Apesar do seu percurso consolidado e reconhecimento internacional, Tutu não esconde a frustração com a burocracia e a falta de estrutura que dificulta a vida dos artistas cabo-verdianos. “Levei dois anos a legalizar a minha galeria. Dois anos a correr atrás de papéis. Há um sistema muito pesado para quem quer formalizar a sua atividade artística. O artista não tem tempo para estar no ateliê e, ao mesmo tempo, a tratar da papelada do INPS, do número fiscal, dos seguros”, afirma. Por isso, para o artista, é urgente que o Ministério da Cultura e outras entidades criem um sistema simplificado e facilitador para integrar os artistas no tecido económico do país. “A sociedade reconhece os artistas, mas o Estado ainda exige provas burocráticas para que sejamos reconhecidos formalmente. Isso leva muitos colegas a desistirem ou a manterem-se na informalidade.”

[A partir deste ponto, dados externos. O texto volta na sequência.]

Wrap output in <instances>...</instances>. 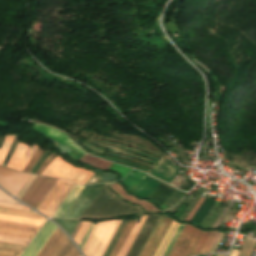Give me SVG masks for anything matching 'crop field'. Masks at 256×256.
Returning <instances> with one entry per match:
<instances>
[{
	"label": "crop field",
	"mask_w": 256,
	"mask_h": 256,
	"mask_svg": "<svg viewBox=\"0 0 256 256\" xmlns=\"http://www.w3.org/2000/svg\"><path fill=\"white\" fill-rule=\"evenodd\" d=\"M110 184L107 183L102 187L81 218L96 219L143 212L138 206H130L116 198V195L107 188Z\"/></svg>",
	"instance_id": "crop-field-1"
},
{
	"label": "crop field",
	"mask_w": 256,
	"mask_h": 256,
	"mask_svg": "<svg viewBox=\"0 0 256 256\" xmlns=\"http://www.w3.org/2000/svg\"><path fill=\"white\" fill-rule=\"evenodd\" d=\"M121 220L98 222L83 248L86 256H102Z\"/></svg>",
	"instance_id": "crop-field-2"
},
{
	"label": "crop field",
	"mask_w": 256,
	"mask_h": 256,
	"mask_svg": "<svg viewBox=\"0 0 256 256\" xmlns=\"http://www.w3.org/2000/svg\"><path fill=\"white\" fill-rule=\"evenodd\" d=\"M209 233L185 225L168 256H193L199 254Z\"/></svg>",
	"instance_id": "crop-field-3"
},
{
	"label": "crop field",
	"mask_w": 256,
	"mask_h": 256,
	"mask_svg": "<svg viewBox=\"0 0 256 256\" xmlns=\"http://www.w3.org/2000/svg\"><path fill=\"white\" fill-rule=\"evenodd\" d=\"M79 252L60 229L54 231L37 256H79Z\"/></svg>",
	"instance_id": "crop-field-4"
},
{
	"label": "crop field",
	"mask_w": 256,
	"mask_h": 256,
	"mask_svg": "<svg viewBox=\"0 0 256 256\" xmlns=\"http://www.w3.org/2000/svg\"><path fill=\"white\" fill-rule=\"evenodd\" d=\"M73 186L72 182L58 179L36 210L47 216H52Z\"/></svg>",
	"instance_id": "crop-field-5"
},
{
	"label": "crop field",
	"mask_w": 256,
	"mask_h": 256,
	"mask_svg": "<svg viewBox=\"0 0 256 256\" xmlns=\"http://www.w3.org/2000/svg\"><path fill=\"white\" fill-rule=\"evenodd\" d=\"M56 181L55 178L38 176L21 200L36 209Z\"/></svg>",
	"instance_id": "crop-field-6"
},
{
	"label": "crop field",
	"mask_w": 256,
	"mask_h": 256,
	"mask_svg": "<svg viewBox=\"0 0 256 256\" xmlns=\"http://www.w3.org/2000/svg\"><path fill=\"white\" fill-rule=\"evenodd\" d=\"M29 176V174L15 172L0 166V185L14 196Z\"/></svg>",
	"instance_id": "crop-field-7"
},
{
	"label": "crop field",
	"mask_w": 256,
	"mask_h": 256,
	"mask_svg": "<svg viewBox=\"0 0 256 256\" xmlns=\"http://www.w3.org/2000/svg\"><path fill=\"white\" fill-rule=\"evenodd\" d=\"M172 219L162 215L157 226L139 256H153L168 230Z\"/></svg>",
	"instance_id": "crop-field-8"
},
{
	"label": "crop field",
	"mask_w": 256,
	"mask_h": 256,
	"mask_svg": "<svg viewBox=\"0 0 256 256\" xmlns=\"http://www.w3.org/2000/svg\"><path fill=\"white\" fill-rule=\"evenodd\" d=\"M76 169V167L66 163L57 155L47 166L42 175L57 178H65L69 180Z\"/></svg>",
	"instance_id": "crop-field-9"
},
{
	"label": "crop field",
	"mask_w": 256,
	"mask_h": 256,
	"mask_svg": "<svg viewBox=\"0 0 256 256\" xmlns=\"http://www.w3.org/2000/svg\"><path fill=\"white\" fill-rule=\"evenodd\" d=\"M158 216H159V214L148 215L141 231L139 232V234H138V236H137L134 244L132 245L127 256H138L143 245L145 244L146 240L148 239V237L156 223Z\"/></svg>",
	"instance_id": "crop-field-10"
},
{
	"label": "crop field",
	"mask_w": 256,
	"mask_h": 256,
	"mask_svg": "<svg viewBox=\"0 0 256 256\" xmlns=\"http://www.w3.org/2000/svg\"><path fill=\"white\" fill-rule=\"evenodd\" d=\"M57 226L47 221L22 256H36Z\"/></svg>",
	"instance_id": "crop-field-11"
},
{
	"label": "crop field",
	"mask_w": 256,
	"mask_h": 256,
	"mask_svg": "<svg viewBox=\"0 0 256 256\" xmlns=\"http://www.w3.org/2000/svg\"><path fill=\"white\" fill-rule=\"evenodd\" d=\"M33 129H36L37 131L41 132L45 136L65 145L83 155L86 154L77 143H75L73 140L68 138L66 134H64L60 131L52 129L48 126L38 125V124H35Z\"/></svg>",
	"instance_id": "crop-field-12"
},
{
	"label": "crop field",
	"mask_w": 256,
	"mask_h": 256,
	"mask_svg": "<svg viewBox=\"0 0 256 256\" xmlns=\"http://www.w3.org/2000/svg\"><path fill=\"white\" fill-rule=\"evenodd\" d=\"M34 147H35L34 151L29 156L30 152L32 151V149ZM28 149H29V146L24 145V144L19 142L16 149H15V152L12 155V157H11L7 166L10 167V168H13L15 170L23 171L24 167L29 162V160L31 159L33 154L36 152L38 147L33 145V147L29 149V151H28ZM26 152H27V154L25 155Z\"/></svg>",
	"instance_id": "crop-field-13"
},
{
	"label": "crop field",
	"mask_w": 256,
	"mask_h": 256,
	"mask_svg": "<svg viewBox=\"0 0 256 256\" xmlns=\"http://www.w3.org/2000/svg\"><path fill=\"white\" fill-rule=\"evenodd\" d=\"M82 189H83V186H79L75 184V186L69 192L67 197L61 203V205L59 206V208L56 210V212L53 214L52 217L62 218V216L65 214L67 209L70 207V205L72 204V202L75 200V198L78 196V194Z\"/></svg>",
	"instance_id": "crop-field-14"
},
{
	"label": "crop field",
	"mask_w": 256,
	"mask_h": 256,
	"mask_svg": "<svg viewBox=\"0 0 256 256\" xmlns=\"http://www.w3.org/2000/svg\"><path fill=\"white\" fill-rule=\"evenodd\" d=\"M111 188L114 189L116 192H118L120 195L125 197L127 200L133 203L140 204L142 207H144L147 211H158L156 208H154L152 205L149 203L143 201V200H138L128 194L125 193V191L122 189V187L116 182L111 185Z\"/></svg>",
	"instance_id": "crop-field-15"
},
{
	"label": "crop field",
	"mask_w": 256,
	"mask_h": 256,
	"mask_svg": "<svg viewBox=\"0 0 256 256\" xmlns=\"http://www.w3.org/2000/svg\"><path fill=\"white\" fill-rule=\"evenodd\" d=\"M0 213L3 214H10V215H16V216H23V217H29V218H36V219H42L45 220L46 218L40 216L39 214L27 211V210H20V209H14V208H7V207H0Z\"/></svg>",
	"instance_id": "crop-field-16"
},
{
	"label": "crop field",
	"mask_w": 256,
	"mask_h": 256,
	"mask_svg": "<svg viewBox=\"0 0 256 256\" xmlns=\"http://www.w3.org/2000/svg\"><path fill=\"white\" fill-rule=\"evenodd\" d=\"M146 217L147 216H142L141 217L139 225H137V222H138V220H137L135 226L133 227L130 235L128 236L126 242L124 243V245H123L122 249L120 250L118 256H125V254L127 253L129 247L131 246L134 238L136 237L138 231L140 230L143 222L145 221Z\"/></svg>",
	"instance_id": "crop-field-17"
},
{
	"label": "crop field",
	"mask_w": 256,
	"mask_h": 256,
	"mask_svg": "<svg viewBox=\"0 0 256 256\" xmlns=\"http://www.w3.org/2000/svg\"><path fill=\"white\" fill-rule=\"evenodd\" d=\"M178 224L173 220L169 230L167 231L164 239L162 240L158 250L156 251L154 256H162L164 250L166 249L171 237L173 236Z\"/></svg>",
	"instance_id": "crop-field-18"
},
{
	"label": "crop field",
	"mask_w": 256,
	"mask_h": 256,
	"mask_svg": "<svg viewBox=\"0 0 256 256\" xmlns=\"http://www.w3.org/2000/svg\"><path fill=\"white\" fill-rule=\"evenodd\" d=\"M0 220H7V221L26 223V224H32V225H38V226H42V224L44 223V221L42 220L9 216V215H3V214H0Z\"/></svg>",
	"instance_id": "crop-field-19"
},
{
	"label": "crop field",
	"mask_w": 256,
	"mask_h": 256,
	"mask_svg": "<svg viewBox=\"0 0 256 256\" xmlns=\"http://www.w3.org/2000/svg\"><path fill=\"white\" fill-rule=\"evenodd\" d=\"M135 221H129L124 229V231L122 232L118 242L116 243L113 251L111 252L110 256H116L121 248V246L123 245L126 237L128 236L130 230L132 229L133 225H134Z\"/></svg>",
	"instance_id": "crop-field-20"
},
{
	"label": "crop field",
	"mask_w": 256,
	"mask_h": 256,
	"mask_svg": "<svg viewBox=\"0 0 256 256\" xmlns=\"http://www.w3.org/2000/svg\"><path fill=\"white\" fill-rule=\"evenodd\" d=\"M88 171L83 168H78L76 172L72 175L70 181L84 185V183L94 174Z\"/></svg>",
	"instance_id": "crop-field-21"
},
{
	"label": "crop field",
	"mask_w": 256,
	"mask_h": 256,
	"mask_svg": "<svg viewBox=\"0 0 256 256\" xmlns=\"http://www.w3.org/2000/svg\"><path fill=\"white\" fill-rule=\"evenodd\" d=\"M0 227L33 231V232H37L38 229L40 228L38 226L19 224V223L7 222V221H0Z\"/></svg>",
	"instance_id": "crop-field-22"
},
{
	"label": "crop field",
	"mask_w": 256,
	"mask_h": 256,
	"mask_svg": "<svg viewBox=\"0 0 256 256\" xmlns=\"http://www.w3.org/2000/svg\"><path fill=\"white\" fill-rule=\"evenodd\" d=\"M81 161H84L88 164H91L92 166L99 168V169H108L110 163L104 160H100L94 157H91L89 155H85V157H83L81 159Z\"/></svg>",
	"instance_id": "crop-field-23"
},
{
	"label": "crop field",
	"mask_w": 256,
	"mask_h": 256,
	"mask_svg": "<svg viewBox=\"0 0 256 256\" xmlns=\"http://www.w3.org/2000/svg\"><path fill=\"white\" fill-rule=\"evenodd\" d=\"M256 244V240L250 239V238H245L243 245L240 249V252L238 254V256H250L253 248Z\"/></svg>",
	"instance_id": "crop-field-24"
},
{
	"label": "crop field",
	"mask_w": 256,
	"mask_h": 256,
	"mask_svg": "<svg viewBox=\"0 0 256 256\" xmlns=\"http://www.w3.org/2000/svg\"><path fill=\"white\" fill-rule=\"evenodd\" d=\"M128 222H129V221H128ZM126 223H127V221L122 220V222H121L119 228L117 229V231H116V233H115L113 239L111 240V242H110V244H109L108 248L106 249V251H105V253H104L103 256H109V254H110V252L112 251V249H113L115 243L117 242V240H118V238H119L121 232L123 231V229H124Z\"/></svg>",
	"instance_id": "crop-field-25"
},
{
	"label": "crop field",
	"mask_w": 256,
	"mask_h": 256,
	"mask_svg": "<svg viewBox=\"0 0 256 256\" xmlns=\"http://www.w3.org/2000/svg\"><path fill=\"white\" fill-rule=\"evenodd\" d=\"M0 241L27 245L30 239L0 234Z\"/></svg>",
	"instance_id": "crop-field-26"
},
{
	"label": "crop field",
	"mask_w": 256,
	"mask_h": 256,
	"mask_svg": "<svg viewBox=\"0 0 256 256\" xmlns=\"http://www.w3.org/2000/svg\"><path fill=\"white\" fill-rule=\"evenodd\" d=\"M0 233L21 236V237H28V238H32L33 235L35 234L33 232H26V231H19V230L5 229V228H0Z\"/></svg>",
	"instance_id": "crop-field-27"
},
{
	"label": "crop field",
	"mask_w": 256,
	"mask_h": 256,
	"mask_svg": "<svg viewBox=\"0 0 256 256\" xmlns=\"http://www.w3.org/2000/svg\"><path fill=\"white\" fill-rule=\"evenodd\" d=\"M14 136H7L5 138L4 144L2 146V148L0 149V164H2L11 144H12V140H13Z\"/></svg>",
	"instance_id": "crop-field-28"
},
{
	"label": "crop field",
	"mask_w": 256,
	"mask_h": 256,
	"mask_svg": "<svg viewBox=\"0 0 256 256\" xmlns=\"http://www.w3.org/2000/svg\"><path fill=\"white\" fill-rule=\"evenodd\" d=\"M90 225V222H86L83 221L82 225L80 226L79 230L77 231V233L74 236V241L77 243V245L79 246L84 234L86 233L88 227Z\"/></svg>",
	"instance_id": "crop-field-29"
},
{
	"label": "crop field",
	"mask_w": 256,
	"mask_h": 256,
	"mask_svg": "<svg viewBox=\"0 0 256 256\" xmlns=\"http://www.w3.org/2000/svg\"><path fill=\"white\" fill-rule=\"evenodd\" d=\"M109 170L120 174L122 179H123L126 176V174L131 170V168H127V167L120 166V165L112 163Z\"/></svg>",
	"instance_id": "crop-field-30"
},
{
	"label": "crop field",
	"mask_w": 256,
	"mask_h": 256,
	"mask_svg": "<svg viewBox=\"0 0 256 256\" xmlns=\"http://www.w3.org/2000/svg\"><path fill=\"white\" fill-rule=\"evenodd\" d=\"M183 227H184V225L179 224V226H178L174 236L172 237V239H171L167 249L165 250L163 256H167L168 255L169 251L171 250L172 246L174 245V243H175L176 239L178 238L180 232L182 231Z\"/></svg>",
	"instance_id": "crop-field-31"
},
{
	"label": "crop field",
	"mask_w": 256,
	"mask_h": 256,
	"mask_svg": "<svg viewBox=\"0 0 256 256\" xmlns=\"http://www.w3.org/2000/svg\"><path fill=\"white\" fill-rule=\"evenodd\" d=\"M37 176L31 175L30 178L27 180V182L24 184V186L20 189V191L17 193L16 197L20 198L24 195V193L27 191V189L30 187V185L33 183V181L36 179Z\"/></svg>",
	"instance_id": "crop-field-32"
},
{
	"label": "crop field",
	"mask_w": 256,
	"mask_h": 256,
	"mask_svg": "<svg viewBox=\"0 0 256 256\" xmlns=\"http://www.w3.org/2000/svg\"><path fill=\"white\" fill-rule=\"evenodd\" d=\"M42 150L39 148L37 150V152L34 154V156L32 157V159L30 160V162L27 164V166L25 167L24 171L29 172L31 170V168L34 166V164L36 163V161L39 159V157L42 154Z\"/></svg>",
	"instance_id": "crop-field-33"
},
{
	"label": "crop field",
	"mask_w": 256,
	"mask_h": 256,
	"mask_svg": "<svg viewBox=\"0 0 256 256\" xmlns=\"http://www.w3.org/2000/svg\"><path fill=\"white\" fill-rule=\"evenodd\" d=\"M22 251L0 248V256H19Z\"/></svg>",
	"instance_id": "crop-field-34"
},
{
	"label": "crop field",
	"mask_w": 256,
	"mask_h": 256,
	"mask_svg": "<svg viewBox=\"0 0 256 256\" xmlns=\"http://www.w3.org/2000/svg\"><path fill=\"white\" fill-rule=\"evenodd\" d=\"M216 233H217V231H212L211 232V234H210L209 238L207 239L204 247L202 248L200 254L206 253V251H207L208 247L210 246V244H211L213 238L215 237Z\"/></svg>",
	"instance_id": "crop-field-35"
},
{
	"label": "crop field",
	"mask_w": 256,
	"mask_h": 256,
	"mask_svg": "<svg viewBox=\"0 0 256 256\" xmlns=\"http://www.w3.org/2000/svg\"><path fill=\"white\" fill-rule=\"evenodd\" d=\"M55 156V154H51L42 164L41 166L38 168V170L36 171V174L41 175V173L43 172V170L46 168V166L48 165V163L53 159V157Z\"/></svg>",
	"instance_id": "crop-field-36"
},
{
	"label": "crop field",
	"mask_w": 256,
	"mask_h": 256,
	"mask_svg": "<svg viewBox=\"0 0 256 256\" xmlns=\"http://www.w3.org/2000/svg\"><path fill=\"white\" fill-rule=\"evenodd\" d=\"M0 247L24 250L25 246L0 242Z\"/></svg>",
	"instance_id": "crop-field-37"
},
{
	"label": "crop field",
	"mask_w": 256,
	"mask_h": 256,
	"mask_svg": "<svg viewBox=\"0 0 256 256\" xmlns=\"http://www.w3.org/2000/svg\"><path fill=\"white\" fill-rule=\"evenodd\" d=\"M94 227H95V224L91 223V225H90V227H89V229H88L86 235L84 236V238H83V240H82V242H81V244H80V246H79L81 250H82L84 244L86 243L88 237L90 236L92 230L94 229Z\"/></svg>",
	"instance_id": "crop-field-38"
},
{
	"label": "crop field",
	"mask_w": 256,
	"mask_h": 256,
	"mask_svg": "<svg viewBox=\"0 0 256 256\" xmlns=\"http://www.w3.org/2000/svg\"><path fill=\"white\" fill-rule=\"evenodd\" d=\"M12 200H13L12 198H10L7 194H5L0 190V201L11 203Z\"/></svg>",
	"instance_id": "crop-field-39"
},
{
	"label": "crop field",
	"mask_w": 256,
	"mask_h": 256,
	"mask_svg": "<svg viewBox=\"0 0 256 256\" xmlns=\"http://www.w3.org/2000/svg\"><path fill=\"white\" fill-rule=\"evenodd\" d=\"M204 200V198H200L198 203L196 204V206L193 208V210L191 211V213L189 214V216L186 218V220H190V218L195 214L196 210L198 209L199 205L202 203V201Z\"/></svg>",
	"instance_id": "crop-field-40"
},
{
	"label": "crop field",
	"mask_w": 256,
	"mask_h": 256,
	"mask_svg": "<svg viewBox=\"0 0 256 256\" xmlns=\"http://www.w3.org/2000/svg\"><path fill=\"white\" fill-rule=\"evenodd\" d=\"M0 206H7V207H14V208H20V209H27V210H30L29 208H27V207H25V206H18V205L7 204V203H0Z\"/></svg>",
	"instance_id": "crop-field-41"
},
{
	"label": "crop field",
	"mask_w": 256,
	"mask_h": 256,
	"mask_svg": "<svg viewBox=\"0 0 256 256\" xmlns=\"http://www.w3.org/2000/svg\"><path fill=\"white\" fill-rule=\"evenodd\" d=\"M130 175L136 176V177L141 178V179H143V178L146 176V174L141 173V172L136 171V170H133V171L130 173Z\"/></svg>",
	"instance_id": "crop-field-42"
},
{
	"label": "crop field",
	"mask_w": 256,
	"mask_h": 256,
	"mask_svg": "<svg viewBox=\"0 0 256 256\" xmlns=\"http://www.w3.org/2000/svg\"><path fill=\"white\" fill-rule=\"evenodd\" d=\"M219 233H220V231H218V233H217L216 237L214 238V240H213V242H212L211 246L209 247V249H208L207 253H209V251H210V249H211V247H212L213 243L215 242V240H216V238H217V236H218V234H219Z\"/></svg>",
	"instance_id": "crop-field-43"
},
{
	"label": "crop field",
	"mask_w": 256,
	"mask_h": 256,
	"mask_svg": "<svg viewBox=\"0 0 256 256\" xmlns=\"http://www.w3.org/2000/svg\"><path fill=\"white\" fill-rule=\"evenodd\" d=\"M238 252H239V251H237V250H233L231 256H237Z\"/></svg>",
	"instance_id": "crop-field-44"
},
{
	"label": "crop field",
	"mask_w": 256,
	"mask_h": 256,
	"mask_svg": "<svg viewBox=\"0 0 256 256\" xmlns=\"http://www.w3.org/2000/svg\"><path fill=\"white\" fill-rule=\"evenodd\" d=\"M80 223H81V221H79V223H78V225H77L76 229L74 230V232H73V234H72V236H71L72 238H73V236H74V234H75L76 230L78 229V227H79Z\"/></svg>",
	"instance_id": "crop-field-45"
},
{
	"label": "crop field",
	"mask_w": 256,
	"mask_h": 256,
	"mask_svg": "<svg viewBox=\"0 0 256 256\" xmlns=\"http://www.w3.org/2000/svg\"><path fill=\"white\" fill-rule=\"evenodd\" d=\"M81 256V255H80Z\"/></svg>",
	"instance_id": "crop-field-46"
}]
</instances>
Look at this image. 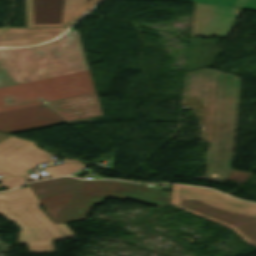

Entre os planos para este ano, além das exposições no estrangeiro, Tutu Sousa quer continuar a reforçar a importância das artes visuais em Cabo Verde e a expandir o acesso à cultura através de iniciativas comunitárias. No horizonte, está ainda o sonho de criar um museu privado com peças antigas e artefactos que contem a história do país, um espaço de memória, educação e valorização da identidade cabo-verdiana. “Estamos a reeducar o país para olhar para a arte. Não é fácil, mas é possível. E esse é o nosso trabalho todos os dias.”



Nascido na ilha de São Vicente, a 16 de dezembro de 1974, Tutu Sousa mudou-se ainda criança para a Cidade da Praia. A sua formação passou por workshops com artistas senegaleses e uma especialização em Edição Electrónica para Artes Gráficas em Lisboa, em 1996. Influenciado por nomes como Picasso, Dalí e artistas cabo-verdianos como Kiki Lima, construiu uma identidade visual marcada por traços coloridos, mulheres africanas, símbolos marinhos e elementos do quotidiano crioulo.


É também o criador da Galeria de Arte Tutu Sousa, que para além de exposições, promove atividades de dança, teatro e música, reforçando a ideia de arte como um todo. Em 2017, foi nomeado Embaixador Urbano pela ONU e eleito “Homem do Ano” na Gala Somos Cabo Verde. Dois anos depois, recebeu o prémio “África is More”.